WHAT THE TASK ASKS |
Repeat the data below with no changes.

+===+

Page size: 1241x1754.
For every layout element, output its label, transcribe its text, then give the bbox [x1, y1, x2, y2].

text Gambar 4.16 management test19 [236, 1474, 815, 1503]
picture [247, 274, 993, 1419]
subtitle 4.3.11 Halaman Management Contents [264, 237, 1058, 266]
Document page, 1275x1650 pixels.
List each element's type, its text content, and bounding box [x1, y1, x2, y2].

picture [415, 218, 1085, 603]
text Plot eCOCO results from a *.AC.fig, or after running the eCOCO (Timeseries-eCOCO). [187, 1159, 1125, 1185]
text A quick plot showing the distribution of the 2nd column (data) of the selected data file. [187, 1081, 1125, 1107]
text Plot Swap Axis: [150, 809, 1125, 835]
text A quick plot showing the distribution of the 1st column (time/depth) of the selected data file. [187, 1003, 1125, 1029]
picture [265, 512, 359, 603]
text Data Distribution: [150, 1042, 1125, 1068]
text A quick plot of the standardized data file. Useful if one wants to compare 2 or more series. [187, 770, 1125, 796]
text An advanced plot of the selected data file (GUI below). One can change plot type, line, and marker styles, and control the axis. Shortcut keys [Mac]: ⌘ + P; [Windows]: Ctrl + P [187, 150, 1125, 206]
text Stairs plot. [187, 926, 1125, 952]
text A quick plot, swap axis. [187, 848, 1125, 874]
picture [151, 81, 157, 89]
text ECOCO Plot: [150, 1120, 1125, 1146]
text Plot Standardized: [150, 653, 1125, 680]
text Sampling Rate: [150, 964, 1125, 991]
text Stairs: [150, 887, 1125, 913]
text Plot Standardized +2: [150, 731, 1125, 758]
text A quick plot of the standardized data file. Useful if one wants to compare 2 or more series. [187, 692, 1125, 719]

+===+

REPLY TO THE TASK |
Page size: 1241x1754.
For every layout element, output its label, transcribe its text, then give the bbox [x1, y1, x2, y2].

text Gambar 4.16 management test19 [236, 1474, 815, 1503]
picture [247, 274, 993, 1419]
subtitle 4.3.11 Halaman Management Contents [264, 237, 1058, 266]
Document page, 1275x1650 pixels.
List each element's type, its text content, and bounding box [x1, y1, x2, y2].

picture [415, 218, 1085, 603]
text Plot eCOCO results from a *.AC.fig, or after running the eCOCO (Timeseries-eCOCO). [187, 1159, 1125, 1185]
text A quick plot showing the distribution of the 2nd column (data) of the selected data file. [187, 1081, 1125, 1107]
text Plot Swap Axis: [150, 809, 1125, 835]
text A quick plot showing the distribution of the 1st column (time/depth) of the selected data file. [187, 1003, 1125, 1029]
picture [265, 512, 359, 603]
text Data Distribution: [150, 1042, 1125, 1068]
text A quick plot of the standardized data file. Useful if one wants to compare 2 or more series. [187, 770, 1125, 796]
text An advanced plot of the selected data file (GUI below). One can change plot type, line, and marker styles, and control the axis. Shortcut keys [Mac]: ⌘ + P; [Windows]: Ctrl + P [187, 150, 1125, 206]
text Stairs plot. [187, 926, 1125, 952]
text A quick plot, swap axis. [187, 848, 1125, 874]
picture [151, 81, 157, 89]
text ECOCO Plot: [150, 1120, 1125, 1146]
text Plot Standardized: [150, 653, 1125, 680]
text Sampling Rate: [150, 964, 1125, 991]
text Stairs: [150, 887, 1125, 913]
text Plot Standardized +2: [150, 731, 1125, 758]
text A quick plot of the standardized data file. Useful if one wants to compare 2 or more series. [187, 692, 1125, 719]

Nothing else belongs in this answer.